On Shabbat Chol Hamoed we read how G-d forgave the Jewish people for the chet haegel, for the sin of avodah zara. G-d was ready to destroy the Jewish people. Instead, He renewed His relationship with us and Yom Kippur became a day of teshuva, a day G-d yearns for us to return to Him. "You give Your hand to sinners and Your right [hand] is extended to receive those who return" (Neilah of Yom Kippur). It is the day of Lifnei Hashem Teetharu (Vayikra 16:30), that we purify ourselves in the presence of G-d, no matter how far we may have distanced ourselves from Him. Given the opportunity to renew our relationship with G-d, we "rejoice for seven days in the presence of G-d" as we dwell in our sukkot.

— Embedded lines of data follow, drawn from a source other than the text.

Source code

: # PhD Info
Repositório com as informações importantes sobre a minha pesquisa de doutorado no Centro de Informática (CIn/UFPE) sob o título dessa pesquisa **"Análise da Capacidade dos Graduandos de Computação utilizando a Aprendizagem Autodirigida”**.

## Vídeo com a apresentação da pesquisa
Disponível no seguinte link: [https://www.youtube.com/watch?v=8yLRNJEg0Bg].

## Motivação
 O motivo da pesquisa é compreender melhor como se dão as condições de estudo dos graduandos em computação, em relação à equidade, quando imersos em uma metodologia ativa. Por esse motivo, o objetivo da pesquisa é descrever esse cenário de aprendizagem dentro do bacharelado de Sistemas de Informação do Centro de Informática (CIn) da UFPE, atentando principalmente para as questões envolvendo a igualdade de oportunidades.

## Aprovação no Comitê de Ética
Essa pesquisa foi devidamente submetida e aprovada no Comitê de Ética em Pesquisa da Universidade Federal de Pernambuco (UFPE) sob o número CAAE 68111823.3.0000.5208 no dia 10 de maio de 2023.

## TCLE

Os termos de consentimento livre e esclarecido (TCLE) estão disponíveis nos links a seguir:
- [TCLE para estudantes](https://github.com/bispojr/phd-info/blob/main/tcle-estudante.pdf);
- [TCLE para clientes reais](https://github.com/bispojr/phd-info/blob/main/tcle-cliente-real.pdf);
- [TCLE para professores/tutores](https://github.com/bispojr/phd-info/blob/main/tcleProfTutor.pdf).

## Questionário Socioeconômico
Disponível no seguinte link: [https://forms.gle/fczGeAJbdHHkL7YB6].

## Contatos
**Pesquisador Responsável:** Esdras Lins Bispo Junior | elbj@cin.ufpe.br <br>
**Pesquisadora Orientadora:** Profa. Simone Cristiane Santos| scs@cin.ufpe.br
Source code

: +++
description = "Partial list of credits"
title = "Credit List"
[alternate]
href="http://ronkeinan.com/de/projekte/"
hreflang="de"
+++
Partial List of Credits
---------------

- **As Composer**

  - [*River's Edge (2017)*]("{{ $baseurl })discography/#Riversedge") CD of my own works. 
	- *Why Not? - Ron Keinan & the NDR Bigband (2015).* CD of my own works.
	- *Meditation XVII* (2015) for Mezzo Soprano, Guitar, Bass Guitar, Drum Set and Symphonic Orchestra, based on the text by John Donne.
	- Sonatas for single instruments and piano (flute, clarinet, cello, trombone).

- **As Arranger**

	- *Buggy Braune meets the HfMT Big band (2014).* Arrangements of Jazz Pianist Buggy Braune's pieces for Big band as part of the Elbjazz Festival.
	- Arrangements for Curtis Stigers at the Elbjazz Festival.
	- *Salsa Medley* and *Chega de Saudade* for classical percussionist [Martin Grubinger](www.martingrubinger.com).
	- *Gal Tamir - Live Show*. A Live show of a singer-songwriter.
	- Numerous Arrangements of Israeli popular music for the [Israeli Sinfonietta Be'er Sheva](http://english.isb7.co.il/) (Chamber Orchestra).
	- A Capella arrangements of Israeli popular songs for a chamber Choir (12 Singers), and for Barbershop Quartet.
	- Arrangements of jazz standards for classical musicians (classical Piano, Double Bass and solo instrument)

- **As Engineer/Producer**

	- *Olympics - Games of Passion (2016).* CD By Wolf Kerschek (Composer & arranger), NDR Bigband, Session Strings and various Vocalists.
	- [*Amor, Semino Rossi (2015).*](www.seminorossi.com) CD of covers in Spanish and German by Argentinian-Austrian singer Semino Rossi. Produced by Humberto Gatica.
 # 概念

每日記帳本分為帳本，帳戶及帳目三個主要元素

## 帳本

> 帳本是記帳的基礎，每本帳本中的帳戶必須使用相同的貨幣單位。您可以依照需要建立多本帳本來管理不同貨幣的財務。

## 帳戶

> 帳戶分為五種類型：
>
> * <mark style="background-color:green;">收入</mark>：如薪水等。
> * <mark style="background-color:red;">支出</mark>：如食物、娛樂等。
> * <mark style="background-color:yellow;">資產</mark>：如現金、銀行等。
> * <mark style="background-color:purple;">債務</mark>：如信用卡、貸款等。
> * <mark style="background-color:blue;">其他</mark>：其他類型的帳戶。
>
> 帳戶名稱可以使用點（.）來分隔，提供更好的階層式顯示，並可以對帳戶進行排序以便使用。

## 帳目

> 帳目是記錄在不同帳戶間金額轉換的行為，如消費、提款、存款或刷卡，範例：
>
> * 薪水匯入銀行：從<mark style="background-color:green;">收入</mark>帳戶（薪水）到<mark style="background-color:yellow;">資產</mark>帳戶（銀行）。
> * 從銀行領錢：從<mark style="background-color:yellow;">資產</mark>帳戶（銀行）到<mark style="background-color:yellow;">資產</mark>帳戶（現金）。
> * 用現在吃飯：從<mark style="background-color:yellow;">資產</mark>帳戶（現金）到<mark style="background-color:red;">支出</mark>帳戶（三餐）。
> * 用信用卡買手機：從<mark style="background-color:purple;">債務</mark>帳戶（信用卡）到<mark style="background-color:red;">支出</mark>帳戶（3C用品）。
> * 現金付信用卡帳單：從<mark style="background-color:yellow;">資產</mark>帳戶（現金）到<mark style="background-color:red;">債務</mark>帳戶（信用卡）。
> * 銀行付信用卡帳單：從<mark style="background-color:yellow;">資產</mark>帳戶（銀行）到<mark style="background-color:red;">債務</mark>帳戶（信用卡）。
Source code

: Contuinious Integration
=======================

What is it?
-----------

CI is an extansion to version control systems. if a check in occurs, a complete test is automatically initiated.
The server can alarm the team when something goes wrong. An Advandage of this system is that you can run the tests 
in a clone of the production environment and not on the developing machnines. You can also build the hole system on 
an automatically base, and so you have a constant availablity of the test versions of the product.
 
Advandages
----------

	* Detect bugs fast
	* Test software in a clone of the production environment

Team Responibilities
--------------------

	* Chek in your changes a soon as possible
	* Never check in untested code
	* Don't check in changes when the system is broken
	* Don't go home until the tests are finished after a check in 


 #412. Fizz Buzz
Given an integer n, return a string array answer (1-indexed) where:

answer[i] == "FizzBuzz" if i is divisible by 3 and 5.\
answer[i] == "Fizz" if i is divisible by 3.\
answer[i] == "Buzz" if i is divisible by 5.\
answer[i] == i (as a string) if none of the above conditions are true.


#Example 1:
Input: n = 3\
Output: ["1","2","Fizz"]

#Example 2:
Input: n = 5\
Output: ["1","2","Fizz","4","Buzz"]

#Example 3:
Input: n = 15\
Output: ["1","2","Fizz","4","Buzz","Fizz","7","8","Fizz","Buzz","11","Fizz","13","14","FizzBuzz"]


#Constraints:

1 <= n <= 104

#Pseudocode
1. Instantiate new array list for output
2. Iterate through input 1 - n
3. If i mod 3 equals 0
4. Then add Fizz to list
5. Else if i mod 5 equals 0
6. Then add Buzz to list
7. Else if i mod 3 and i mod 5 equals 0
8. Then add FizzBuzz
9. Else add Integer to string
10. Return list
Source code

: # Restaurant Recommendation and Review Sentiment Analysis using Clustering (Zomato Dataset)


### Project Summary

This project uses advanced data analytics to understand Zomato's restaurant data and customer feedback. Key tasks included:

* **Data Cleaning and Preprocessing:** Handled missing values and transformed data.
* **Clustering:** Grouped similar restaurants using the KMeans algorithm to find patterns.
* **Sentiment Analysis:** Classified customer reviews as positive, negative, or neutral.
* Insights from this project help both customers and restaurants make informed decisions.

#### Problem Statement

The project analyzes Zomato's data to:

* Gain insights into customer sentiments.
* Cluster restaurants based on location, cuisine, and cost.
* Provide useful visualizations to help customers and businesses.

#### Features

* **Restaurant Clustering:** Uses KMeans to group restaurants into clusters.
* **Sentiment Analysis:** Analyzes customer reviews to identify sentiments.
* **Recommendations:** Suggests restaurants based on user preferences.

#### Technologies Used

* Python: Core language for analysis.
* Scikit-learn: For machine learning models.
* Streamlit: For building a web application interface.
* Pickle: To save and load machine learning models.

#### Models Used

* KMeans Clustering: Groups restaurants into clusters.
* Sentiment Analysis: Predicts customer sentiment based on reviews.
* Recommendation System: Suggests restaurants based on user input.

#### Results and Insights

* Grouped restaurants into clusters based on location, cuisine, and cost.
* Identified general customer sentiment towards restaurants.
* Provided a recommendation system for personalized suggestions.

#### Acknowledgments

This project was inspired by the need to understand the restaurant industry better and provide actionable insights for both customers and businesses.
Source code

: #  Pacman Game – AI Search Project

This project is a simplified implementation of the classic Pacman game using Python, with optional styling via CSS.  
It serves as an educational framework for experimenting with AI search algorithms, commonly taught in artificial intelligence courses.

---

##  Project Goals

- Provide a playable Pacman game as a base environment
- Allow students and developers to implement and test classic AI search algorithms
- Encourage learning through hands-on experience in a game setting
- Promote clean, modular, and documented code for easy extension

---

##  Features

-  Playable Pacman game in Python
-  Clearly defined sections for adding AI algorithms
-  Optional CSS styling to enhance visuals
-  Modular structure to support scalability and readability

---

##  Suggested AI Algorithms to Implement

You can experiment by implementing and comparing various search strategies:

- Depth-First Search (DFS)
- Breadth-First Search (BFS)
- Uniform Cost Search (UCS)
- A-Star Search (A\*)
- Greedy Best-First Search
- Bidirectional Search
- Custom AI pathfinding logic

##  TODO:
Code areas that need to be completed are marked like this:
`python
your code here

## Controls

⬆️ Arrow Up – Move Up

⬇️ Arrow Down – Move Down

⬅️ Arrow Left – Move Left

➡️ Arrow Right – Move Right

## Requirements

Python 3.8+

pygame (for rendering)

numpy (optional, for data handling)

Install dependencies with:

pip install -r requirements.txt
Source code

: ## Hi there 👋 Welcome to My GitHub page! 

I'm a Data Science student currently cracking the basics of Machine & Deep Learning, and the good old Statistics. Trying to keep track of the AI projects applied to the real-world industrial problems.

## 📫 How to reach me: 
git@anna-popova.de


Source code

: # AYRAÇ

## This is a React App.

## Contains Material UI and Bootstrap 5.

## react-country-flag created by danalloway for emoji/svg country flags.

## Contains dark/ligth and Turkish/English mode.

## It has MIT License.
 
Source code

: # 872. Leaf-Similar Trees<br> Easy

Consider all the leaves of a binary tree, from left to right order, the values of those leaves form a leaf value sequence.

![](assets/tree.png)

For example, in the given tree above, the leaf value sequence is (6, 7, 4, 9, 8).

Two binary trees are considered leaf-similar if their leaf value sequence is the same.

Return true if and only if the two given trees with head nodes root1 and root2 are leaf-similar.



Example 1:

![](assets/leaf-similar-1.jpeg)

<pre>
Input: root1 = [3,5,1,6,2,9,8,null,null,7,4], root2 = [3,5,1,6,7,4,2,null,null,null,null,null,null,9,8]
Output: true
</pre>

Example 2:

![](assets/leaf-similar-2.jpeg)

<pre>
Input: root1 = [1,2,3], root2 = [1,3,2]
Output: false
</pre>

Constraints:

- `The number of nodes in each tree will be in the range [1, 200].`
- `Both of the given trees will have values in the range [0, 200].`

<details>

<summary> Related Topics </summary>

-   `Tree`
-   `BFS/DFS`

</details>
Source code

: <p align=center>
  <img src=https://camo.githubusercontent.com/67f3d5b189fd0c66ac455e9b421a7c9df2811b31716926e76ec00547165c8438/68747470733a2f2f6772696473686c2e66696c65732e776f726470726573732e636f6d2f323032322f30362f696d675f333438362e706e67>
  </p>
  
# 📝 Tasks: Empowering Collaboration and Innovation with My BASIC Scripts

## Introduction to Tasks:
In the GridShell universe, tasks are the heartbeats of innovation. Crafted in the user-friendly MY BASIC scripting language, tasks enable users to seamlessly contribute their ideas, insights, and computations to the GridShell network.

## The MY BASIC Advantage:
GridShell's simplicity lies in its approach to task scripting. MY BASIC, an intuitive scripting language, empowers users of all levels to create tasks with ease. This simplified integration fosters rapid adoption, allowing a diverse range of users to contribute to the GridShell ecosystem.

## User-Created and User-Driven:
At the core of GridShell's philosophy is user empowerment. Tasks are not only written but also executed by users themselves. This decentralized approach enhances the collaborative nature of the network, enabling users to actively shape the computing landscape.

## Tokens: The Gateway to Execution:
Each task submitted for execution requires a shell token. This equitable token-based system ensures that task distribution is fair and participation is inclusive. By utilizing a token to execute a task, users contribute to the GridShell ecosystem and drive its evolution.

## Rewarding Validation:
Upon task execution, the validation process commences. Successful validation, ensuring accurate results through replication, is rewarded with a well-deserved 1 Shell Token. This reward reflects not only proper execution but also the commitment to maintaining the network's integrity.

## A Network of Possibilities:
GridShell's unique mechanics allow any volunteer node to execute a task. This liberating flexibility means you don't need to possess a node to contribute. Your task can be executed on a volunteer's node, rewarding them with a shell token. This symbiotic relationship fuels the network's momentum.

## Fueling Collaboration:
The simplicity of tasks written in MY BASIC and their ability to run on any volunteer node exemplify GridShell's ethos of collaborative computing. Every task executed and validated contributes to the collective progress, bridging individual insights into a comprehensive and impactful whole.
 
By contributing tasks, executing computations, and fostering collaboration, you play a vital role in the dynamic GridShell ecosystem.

While Pesach is rooted in the past, Sukkot is rooted in the future; "so that your generations shall know" (Vayikra 23:43). The Haftarot of Sukkot focus on the messianic era and redemption. The holiday of Sukkot, unlike our other holidays, does not commemorate a particular historical event. Rather, it is a celebration of journey, a long journey to the land "that G-d has chosen", a journey to feel the protective embrace of G-d. It is the journey that takes a lifetime and then some. We may not reach the final destination, but a journey taken in purity brings great joy, the joy of drawing closer to G-d.